Since April 2015, ‘Money Purchase’ pensions such as personal pensions and SIPPs (self-invested personal pensions) can now be passed on down the generations and on to any named beneficiary, regardless of whether they are a relative or not. While there has been much in the news regarding the new pension benefits, there is little advice available on what to do if you are the beneficiary of a pension.

Are you the beneficiary of a pension but unsure what to do? 

  • If a pension holder dies before age 75, the beneficiary can receive the pension as a lump sum, annuity or a new ‘Flexi Access Drawdown’ fund. There will be no tax to pay on the money received (as long as it is less than the lifetime allowance, which is currently £1.25m). This can apply whether or not money has been withdrawn from the pension.
  • If the pension holder dies over age 75, the benefits are taxed at the beneficiary’s marginal rate of income tax. So, for example, if they are a basic rate income taxpayer they will pay 20% on any withdrawals (under 2015-2016 tax rules). The exception to this is if the beneficiary takes a lump sum out of the pension, which will be taxed at 45%, but only up to April 2016.

There will be no inheritance tax to pay, but given that the average life expectancy at age 65 in the UK is 86.6 years for men and 89.3 for women, it is clear that the government is expecting that most individuals will have to pay some income tax.

What should the beneficiary of a new Flexi Access Drawdown pension consider?

It is important to understand there are a few caveats when it comes to the new pension changes.

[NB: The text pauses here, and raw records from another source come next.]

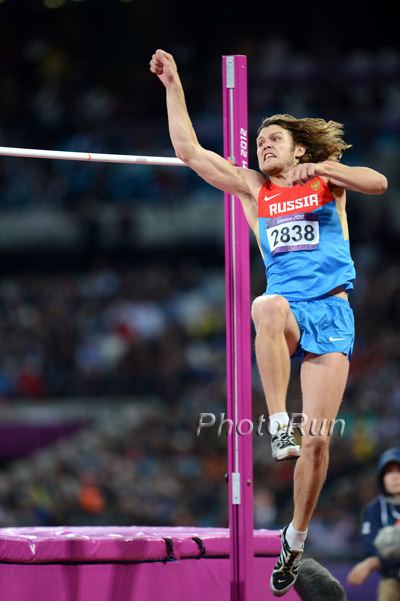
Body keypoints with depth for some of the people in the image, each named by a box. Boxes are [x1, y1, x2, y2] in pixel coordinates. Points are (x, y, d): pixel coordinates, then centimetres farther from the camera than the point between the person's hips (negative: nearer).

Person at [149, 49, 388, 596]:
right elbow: (189, 150, 14)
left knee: (318, 440, -7)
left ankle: (295, 539, 9)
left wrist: (320, 167, -17)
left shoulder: (326, 180, 13)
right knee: (269, 305, -40)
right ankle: (278, 426, -40)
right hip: (286, 310, 1)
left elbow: (378, 183, -6)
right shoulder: (253, 188, 17)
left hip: (332, 313, -1)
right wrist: (173, 84, 11)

  • If the pension holder dies before they are 75, the money can be passed on tax free, can be taken either as a lump sum or as income via an annuity or flexible drawdown.
  • If the policyholder is to die on or after their 75th birthday, your tax status and personal circumstances will be considered when ascertaining whether it will be better to secure a guaranteed regular income via an annuity or the more flexible drawdown arrangement, paying income tax on the amounts withdrawn, or as a lump sum (45% tax prior to April 2016).

Flexi Access Drawdown schemes keep the money invested and will need managing. Look at the risk you want to take with the money and accordingly, take advice about which may be the most suitable investments.

If you have beneficiaries you want to pass the pension on to, ensure you have completed your own expression of wish form for your new Flexi Access Drawdown fund.